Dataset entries
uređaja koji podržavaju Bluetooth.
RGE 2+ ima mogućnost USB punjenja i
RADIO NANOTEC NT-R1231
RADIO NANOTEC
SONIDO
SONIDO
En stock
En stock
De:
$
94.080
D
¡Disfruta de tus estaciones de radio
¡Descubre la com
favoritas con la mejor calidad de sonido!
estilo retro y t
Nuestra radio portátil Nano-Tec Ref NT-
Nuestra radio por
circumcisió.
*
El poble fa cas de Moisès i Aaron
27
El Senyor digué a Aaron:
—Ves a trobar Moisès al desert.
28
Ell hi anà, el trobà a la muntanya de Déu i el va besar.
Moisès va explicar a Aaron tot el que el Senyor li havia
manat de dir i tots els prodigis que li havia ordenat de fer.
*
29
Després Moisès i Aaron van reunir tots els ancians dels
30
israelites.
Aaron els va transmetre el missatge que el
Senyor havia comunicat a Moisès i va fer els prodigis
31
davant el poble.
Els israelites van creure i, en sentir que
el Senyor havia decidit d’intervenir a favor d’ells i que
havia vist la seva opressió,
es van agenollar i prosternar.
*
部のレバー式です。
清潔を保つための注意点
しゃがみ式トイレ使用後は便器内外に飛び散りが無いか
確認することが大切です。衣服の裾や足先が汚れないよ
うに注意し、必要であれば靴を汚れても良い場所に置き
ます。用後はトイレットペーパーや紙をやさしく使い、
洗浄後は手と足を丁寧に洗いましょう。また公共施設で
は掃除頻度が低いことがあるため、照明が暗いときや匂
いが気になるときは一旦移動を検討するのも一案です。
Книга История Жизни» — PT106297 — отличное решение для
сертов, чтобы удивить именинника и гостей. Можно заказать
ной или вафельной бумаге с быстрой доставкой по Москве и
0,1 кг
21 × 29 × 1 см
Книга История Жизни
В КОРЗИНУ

WHAT IS BEING ASKED: Can you copy out every line of the records above, character for character?

ANSWER SPACE:
uređaja koji podržavaju Bluetooth.
RGE 2+ ima mogućnost USB punjenja i
RADIO NANOTEC NT-R1231
RADIO NANOTEC
SONIDO
SONIDO
En stock
En stock
De:
$
94.080
D
¡Disfruta de tus estaciones de radio
¡Descubre la com
favoritas con la mejor calidad de sonido!
estilo retro y t
Nuestra radio portátil Nano-Tec Ref NT-
Nuestra radio por
circumcisió.
*
El poble fa cas de Moisès i Aaron
27
El Senyor digué a Aaron:
—Ves a trobar Moisès al desert.
28
Ell hi anà, el trobà a la muntanya de Déu i el va besar.
Moisès va explicar a Aaron tot el que el Senyor li havia
manat de dir i tots els prodigis que li havia ordenat de fer.
*
29
Després Moisès i Aaron van reunir tots els ancians dels
30
israelites.
Aaron els va transmetre el missatge que el
Senyor havia comunicat a Moisès i va fer els prodigis
31
davant el poble.
Els israelites van creure i, en sentir que
el Senyor havia decidit d’intervenir a favor d’ells i que
havia vist la seva opressió,
es van agenollar i prosternar.
*
部のレバー式です。
清潔を保つための注意点
しゃがみ式トイレ使用後は便器内外に飛び散りが無いか
確認することが大切です。衣服の裾や足先が汚れないよ
うに注意し、必要であれば靴を汚れても良い場所に置き
ます。用後はトイレットペーパーや紙をやさしく使い、
洗浄後は手と足を丁寧に洗いましょう。また公共施設で
は掃除頻度が低いことがあるため、照明が暗いときや匂
いが気になるときは一旦移動を検討するのも一案です。
Книга История Жизни» — PT106297 — отличное решение для
сертов, чтобы удивить именинника и гостей. Можно заказать
ной или вафельной бумаге с быстрой доставкой по Москве и
0,1 кг
21 × 29 × 1 см
Книга История Жизни
В КОРЗИНУ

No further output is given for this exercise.